To challenge the combo a bit more and test corner performance, the zoom is wide open. All settings ex factory with AWB, handheld, no distortion correction and firmware 1.0 of a production E-M1.
BTW, in addition to these E-M1 sample images I tested the GX7 with the Lumix 14mm F2.5 pancake. Will post a follow-up article with comparison files soon.
For now, my head wants the Oly, the heart likes the Pana. Has to be seen whether this still is the case after I compare the files. And is the E-M1 another Olympus marketing hype? Yet again, as with every major announcement, Olympus is praising this camera’s “world’s fastest” and “fastest ever” AF system. To be taken with a grain of salt? In the past such promises didn’t really live up to expectations raised. We’ll see about that.
Still, considering the size of the sensor, this E-M1 output is pretty impressive, to say the least. Who says bigger is always better?
Below are first two portrait samples, then the uncropped ISO comparison test scene followed by 100% crops of each ISO step.
BTW, why I chose a well-lit scene? It’s a common misconception that dimmer light shows more noise. The intensity of light is irrelevant to the amount of noise. The reason why dim light shows more noise than bright sunlight is simple: it’s not the intensity of light, photos taken in dim light tend to be underexposed to a greater extent than those in good light.
It’s maybe a matter of taste, but in good light noise-related problems and artifacts, aliasing and other typical issues that arise in digital cameras images seem more pronounced.
Anyways, E-M1 conclusion for now:
The E-M1 is a true flagship camera.
Don’t know yet if for me.
No, they don’t give me any free lunch. I get loaners, that’s it.
But they always have these huge claims.
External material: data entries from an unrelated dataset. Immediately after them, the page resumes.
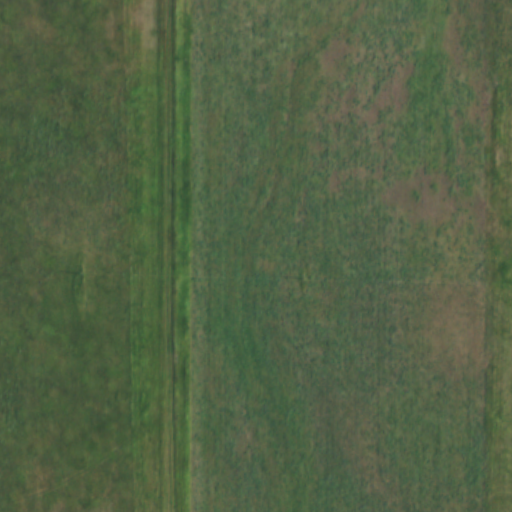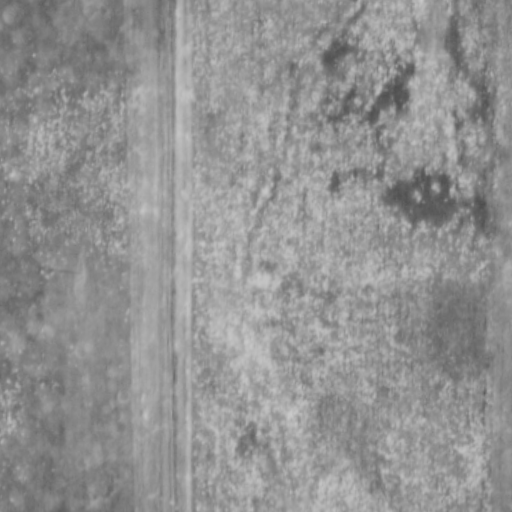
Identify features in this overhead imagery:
road: (163, 256)
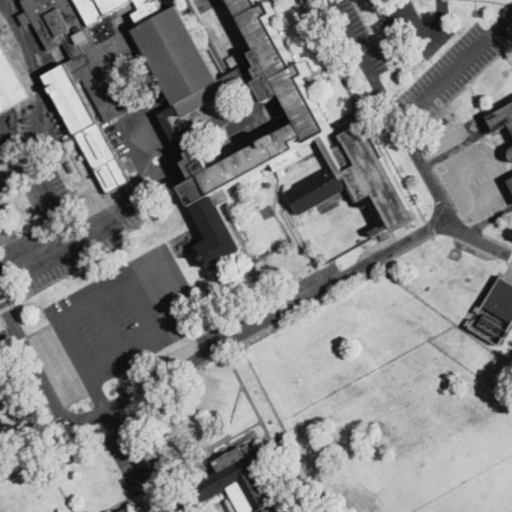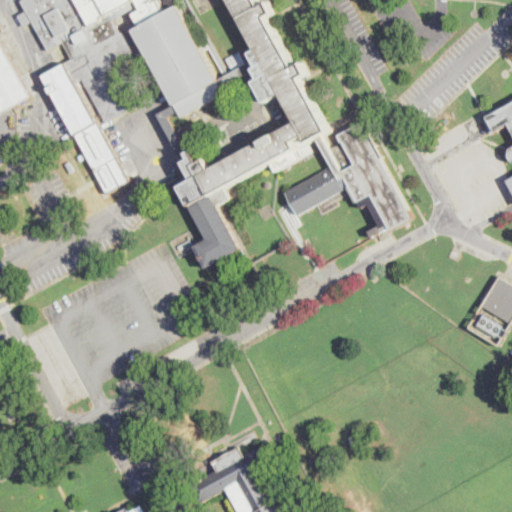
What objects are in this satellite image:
road: (441, 8)
parking lot: (414, 25)
road: (411, 33)
parking lot: (357, 36)
road: (507, 55)
road: (455, 66)
parking lot: (454, 67)
building: (10, 80)
building: (9, 83)
road: (460, 90)
road: (41, 94)
building: (211, 103)
building: (500, 120)
road: (224, 121)
building: (503, 121)
parking lot: (42, 123)
road: (169, 135)
parking lot: (452, 135)
road: (409, 140)
road: (455, 146)
road: (174, 151)
parking lot: (474, 180)
road: (50, 195)
parking lot: (94, 201)
road: (108, 215)
road: (489, 218)
road: (497, 240)
building: (186, 244)
park: (256, 256)
road: (170, 283)
building: (502, 299)
parking lot: (267, 304)
road: (141, 305)
building: (497, 312)
parking lot: (124, 314)
building: (493, 324)
road: (106, 325)
road: (224, 343)
road: (34, 364)
road: (84, 364)
building: (3, 366)
building: (0, 375)
park: (434, 381)
park: (345, 384)
park: (391, 403)
road: (115, 418)
park: (454, 465)
parking lot: (143, 467)
road: (143, 470)
building: (242, 480)
building: (244, 480)
building: (134, 509)
building: (136, 509)
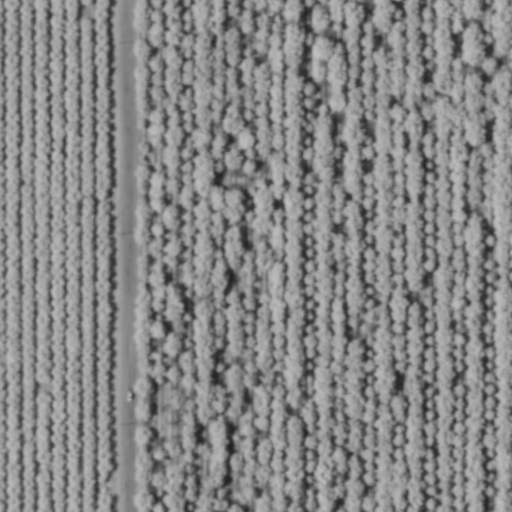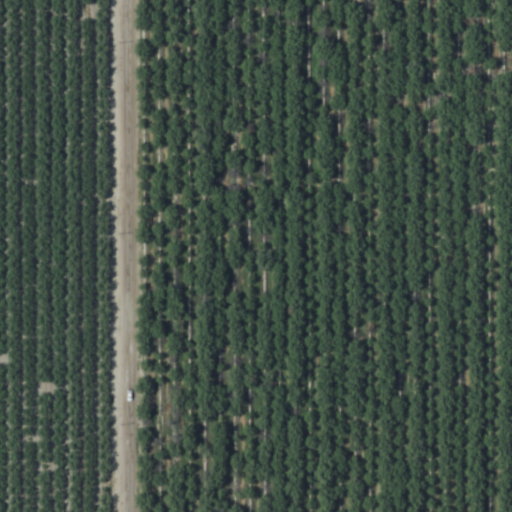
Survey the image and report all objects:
road: (119, 256)
crop: (256, 256)
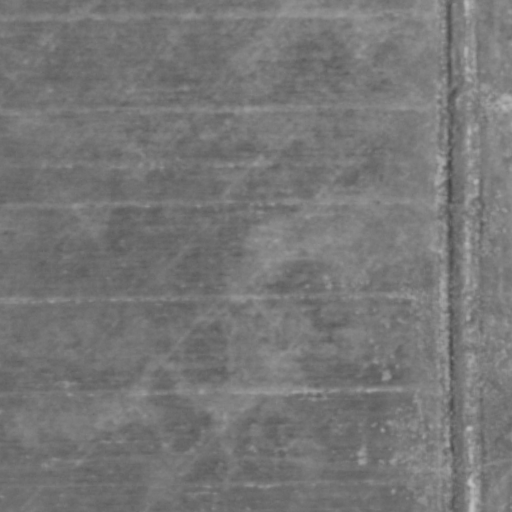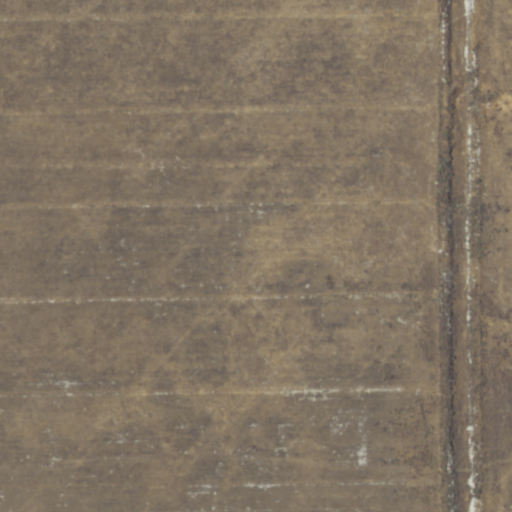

Fastest, bestest, whatever.
As said, AWB wasn’t very spot on in difficult light.
But in a very compact package you get an overall class leading performance that questions whether sensor equivalence matters any longer.
The E-M5 already was a stellar camera. The E-M1 gives you an improved, already unmatched 5-axis stabilization, an improved 16.3MP sensor (glad they don’t cramp in more pixels), better customization, improved handling, Titanesque viewfinder, etc.
So far the E-M1 excites me very much. But as ergonomics, mojo and overall feel are as least as important as technicalities, I have to put this combo to the test first.
Today nearly every camera is able to offer good performance in capable hands. Whether a camera is “good” or not depends more than ever on individual preferences and needs.
Must admit, I love Olympus. But not to the point to whore for them. Loved the E-1 with it’s CCD Kodak sensor and may have made a mistake by selling it. I’m sure that camera could still perform reasonably well today.
The E-3 was a disappointment.
The E-M1 looks very promising. As said, Olympus is good in making huge marketing promises. Not that the camera is a total breakthrough, but another OM-D engineering marvel that certainly solidifies Olympus’ position and draws more well-deserved attention to maturing Micro Four Thirds.